*** Records shown ***

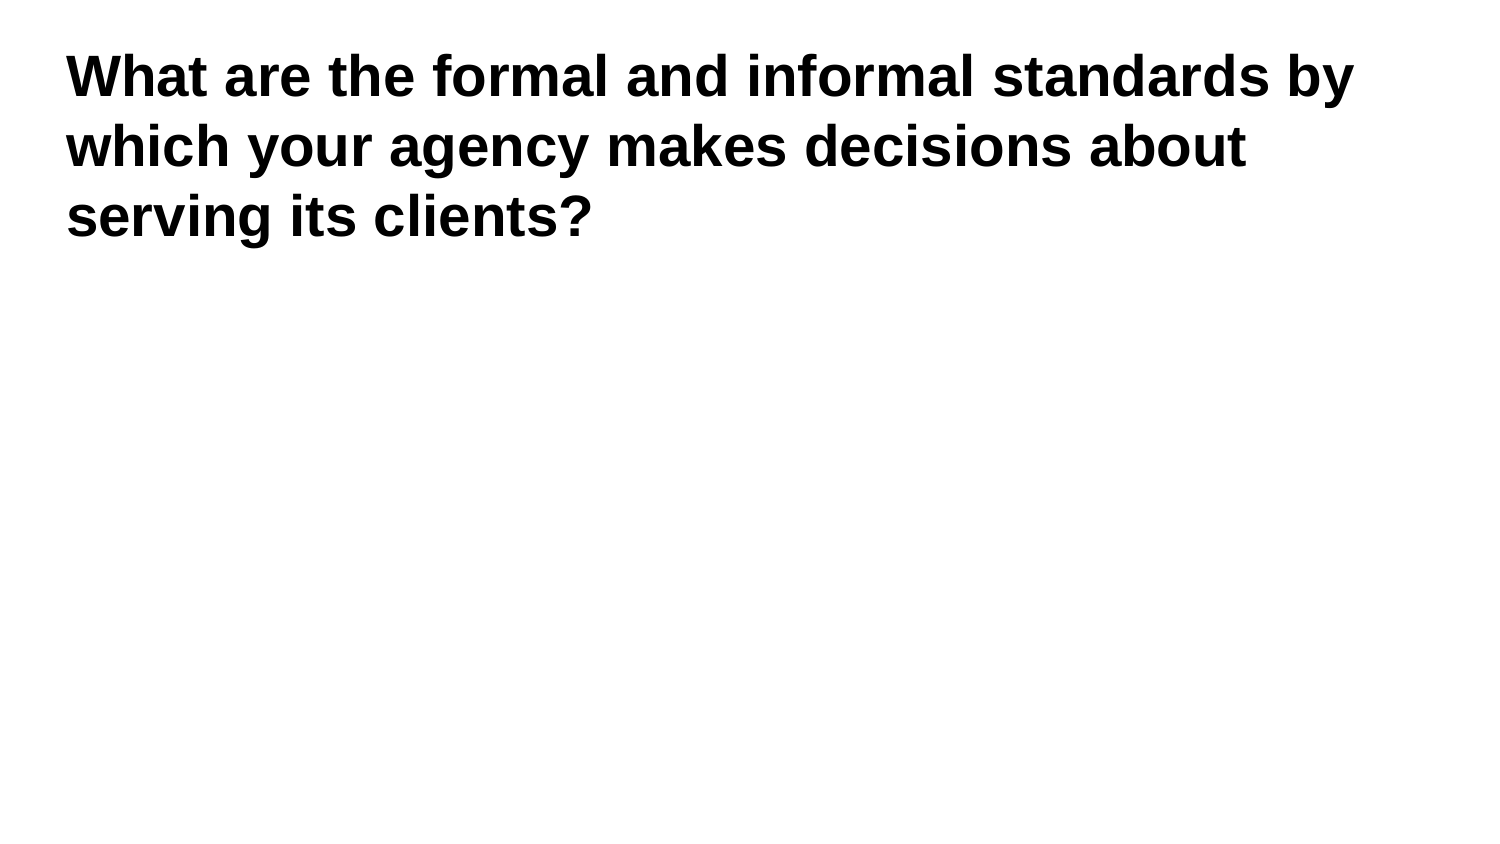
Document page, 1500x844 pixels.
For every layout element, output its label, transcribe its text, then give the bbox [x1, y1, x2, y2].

title What are the formal and informal standards by which your agency makes decisions about serving its clients? [51, 23, 1449, 117]
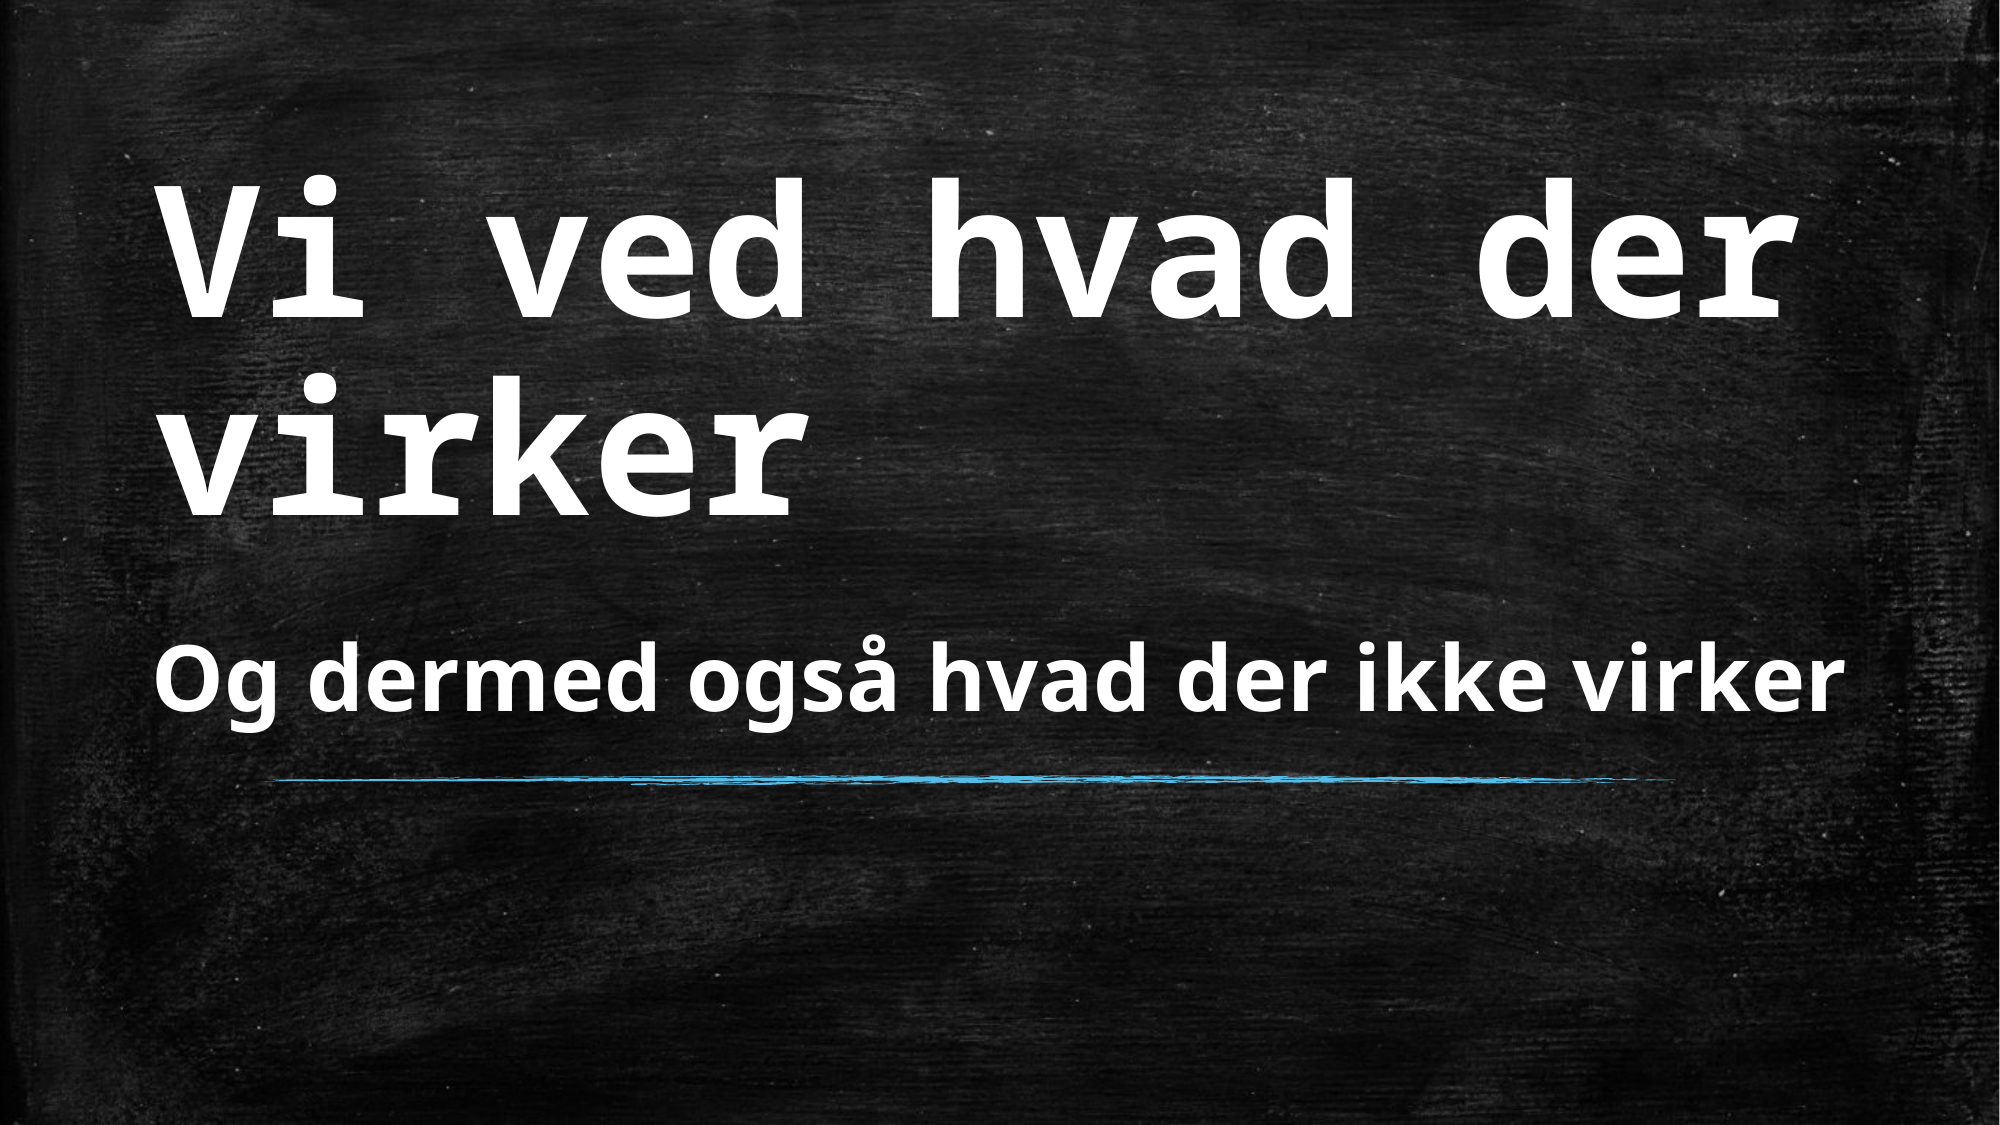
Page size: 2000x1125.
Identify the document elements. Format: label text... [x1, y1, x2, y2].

subtitle Og dermed også hvad der ikke virker [136, 624, 1922, 792]
title Vi ved hvad der virker [137, 183, 2000, 563]
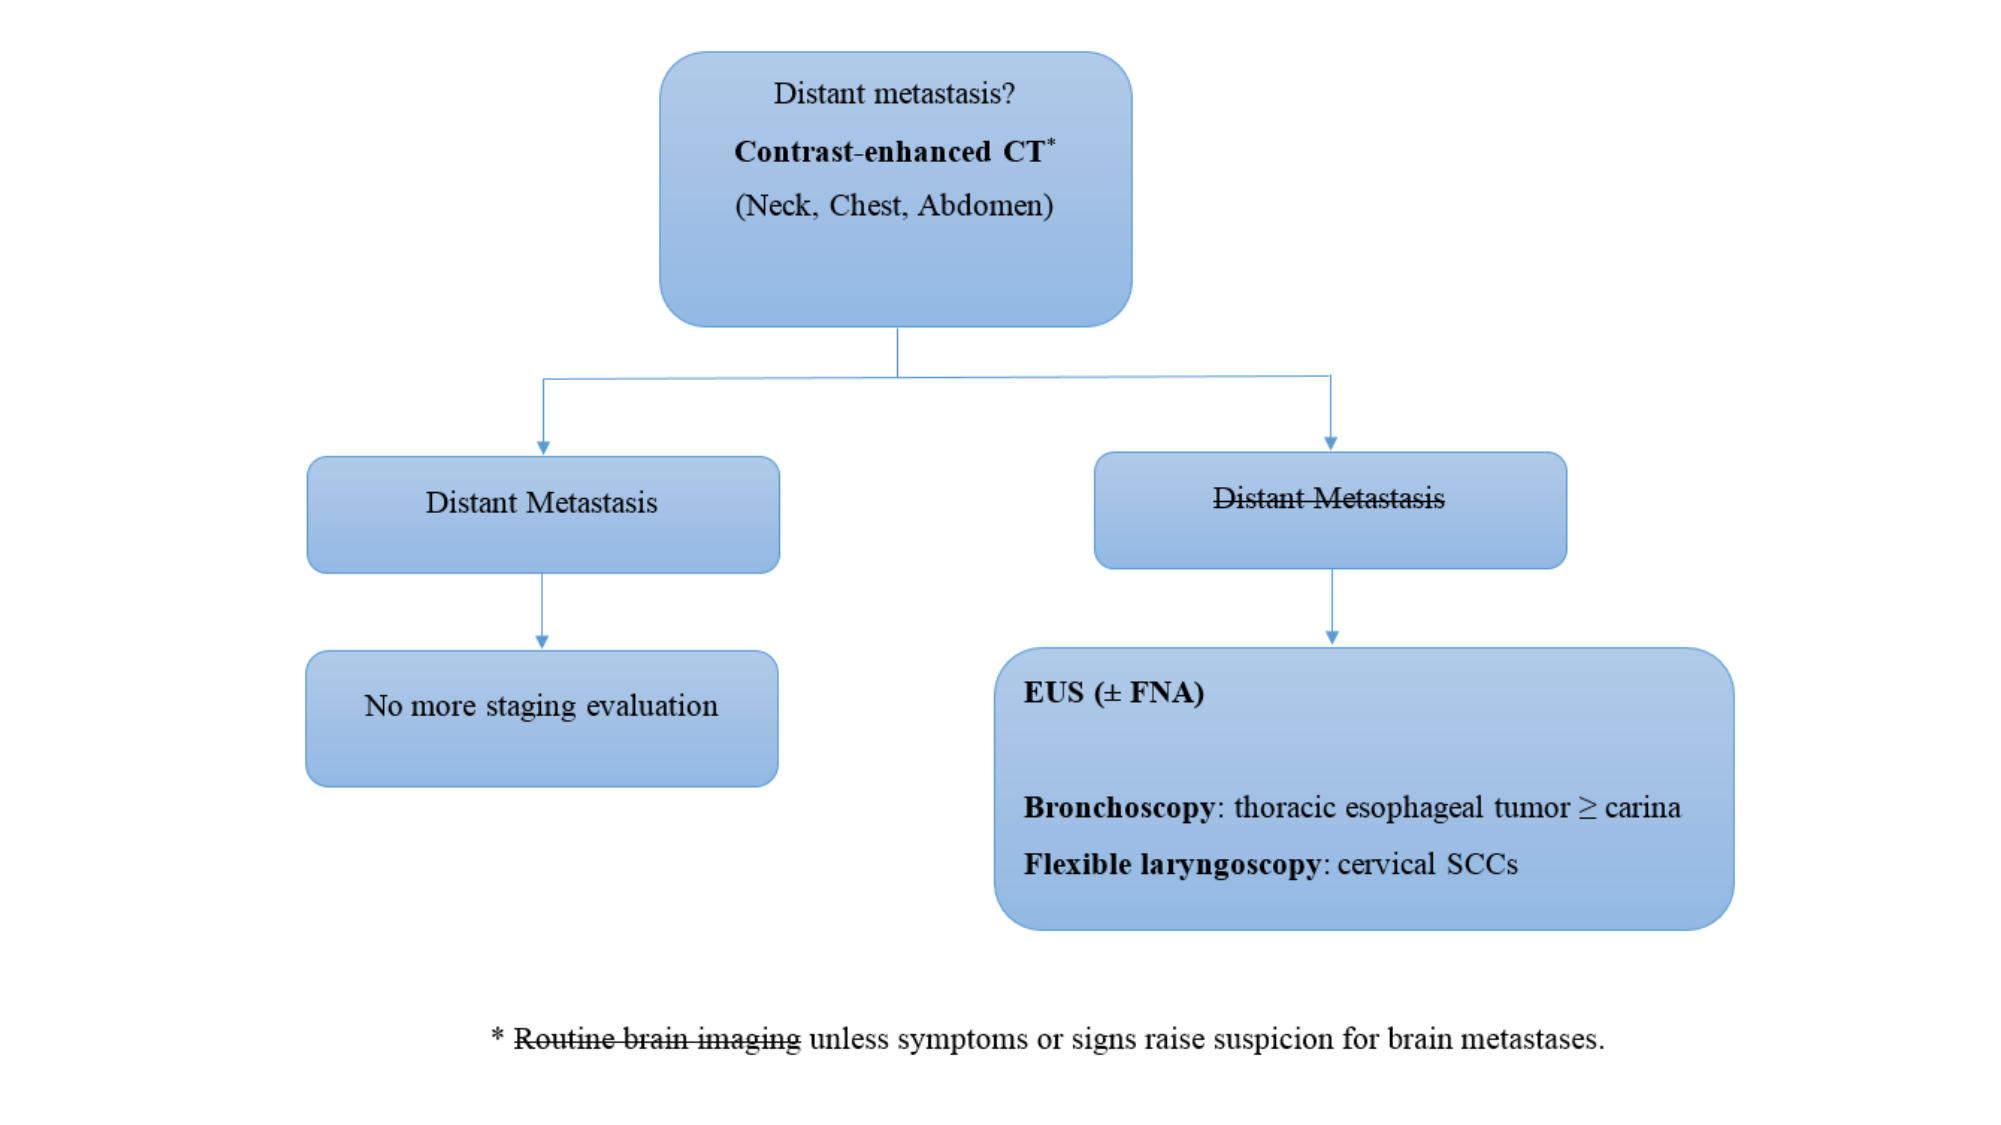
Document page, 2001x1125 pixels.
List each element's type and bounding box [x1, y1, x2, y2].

picture [292, 35, 1753, 1082]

*** End of Records shown ***

Problem to solve: Return exactly the lines from the line with "For every layout" through the last line of the data above, both included; pictures do not go in the answer.

Response area:
For every layout element, output its label, transcribe its text, then give the bbox [x1, y1, x2, y2].

title What are the formal and informal standards by which your agency makes decisions about serving its clients? [51, 23, 1449, 117]
Page size: 2000x1125.
Identify the document elements. Format: label text... [x1, y1, x2, y2].

subtitle Og dermed også hvad der ikke virker [136, 624, 1922, 792]
title Vi ved hvad der virker [137, 183, 2000, 563]
Document page, 2001x1125 pixels.
List each element's type and bounding box [x1, y1, x2, y2].

picture [292, 35, 1753, 1082]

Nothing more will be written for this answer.